Are Britain’s businesses finally seeing a route to credit?
The final quarter of 2013 saw a dramatic rise in the level of loans available to businesses and the trend is set to escalate in the early part of this year, according to the Bank of England.
It would appear the “significant” increase in the number of credit options available to businesses occurred regardless of business size or type.
The credit conditions survey from the bank suggested the improving state of the economy is driving the change, with many businesses now able to access much needed finance.
Lenders have increased the number of corporate loans for a fifth successive quarter, while the ratio of these loans going to small businesses has also risen.

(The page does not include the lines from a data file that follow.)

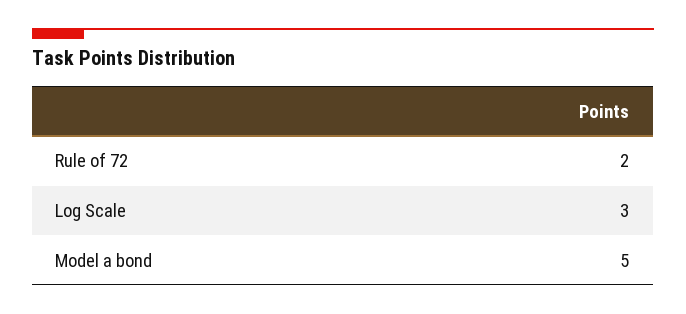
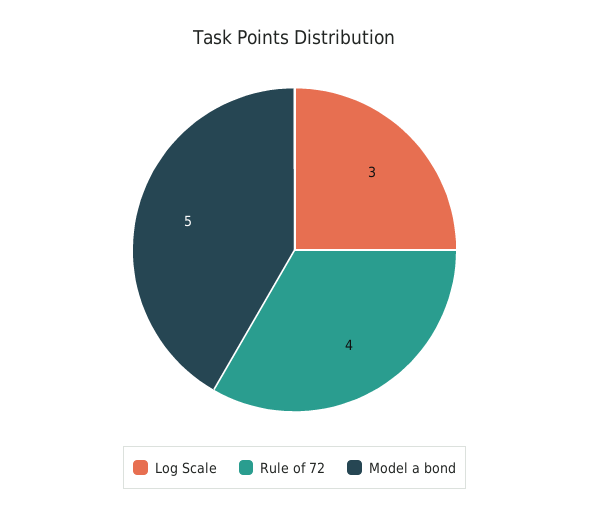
  {
-   "Rule of 72": 2,
+   "Rule of 72": 4,
    "Log Scale": 3,
    "Model a bond": 5
  }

Shift in the lending landscape
The BoE announced changes to the Funding for Lending scheme in the latter part of 2013, with a focus now on business rather than mortgage lending.
Bank Governor Mark Carney will therefore be hoping that the acceleration seen in recent months will continue, with credit availability to small firms now close to its highest level recorded.

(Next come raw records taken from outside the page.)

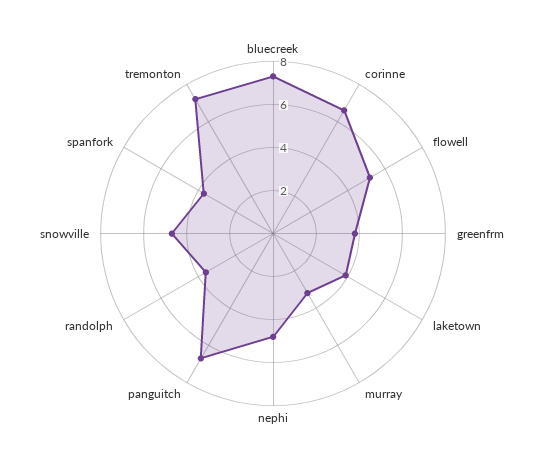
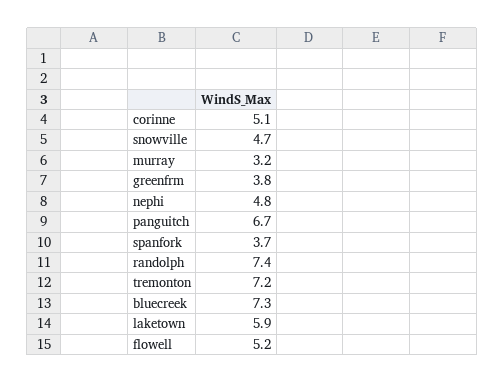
  {
    "bluecreek": 7.3,
-   "corinne": 6.5,
+   "corinne": 5.1,
    "flowell": 5.2,
    "greenfrm": 3.8,
-   "laketown": 4,
+   "laketown": 5.9,
    "murray": 3.2,
    "nephi": 4.8,
    "panguitch": 6.7,
-   "randolph": 3.5,
+   "randolph": 7.4,
    "snowville": 4.7,
    "spanfork": 3.7,
    "tremonton": 7.2
  }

The Bank only starting probing businesses on the matter three years ago, but a greater number of finance lenders are now providing finance.

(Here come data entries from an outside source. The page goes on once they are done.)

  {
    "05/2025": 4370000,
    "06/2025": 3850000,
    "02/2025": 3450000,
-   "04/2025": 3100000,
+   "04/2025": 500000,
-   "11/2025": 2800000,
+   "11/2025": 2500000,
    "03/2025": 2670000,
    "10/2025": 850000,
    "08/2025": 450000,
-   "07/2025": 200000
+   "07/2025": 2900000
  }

However, the cost of loans has barely shifted when compared to falling credit spreads for larger companies, suggesting all is not well just yet.
A lack of finance can pose a significant risk to businesses and in some cases it might even be wise to turn to an insolvency practitioner.
If lending to businesses is set to increase, then the number of complaints by businesses highlighting issues concerning finance should decrease considerably.
The survey contradicts figures released by the Bank in November that said business lending fell by £4.7 billion in that month, suggesting that increased availability is yet to impact real-term lending.
But having the options there to lend is the first part of the battle, so the pathway could be clear for significant improvements to occur throughout 2014.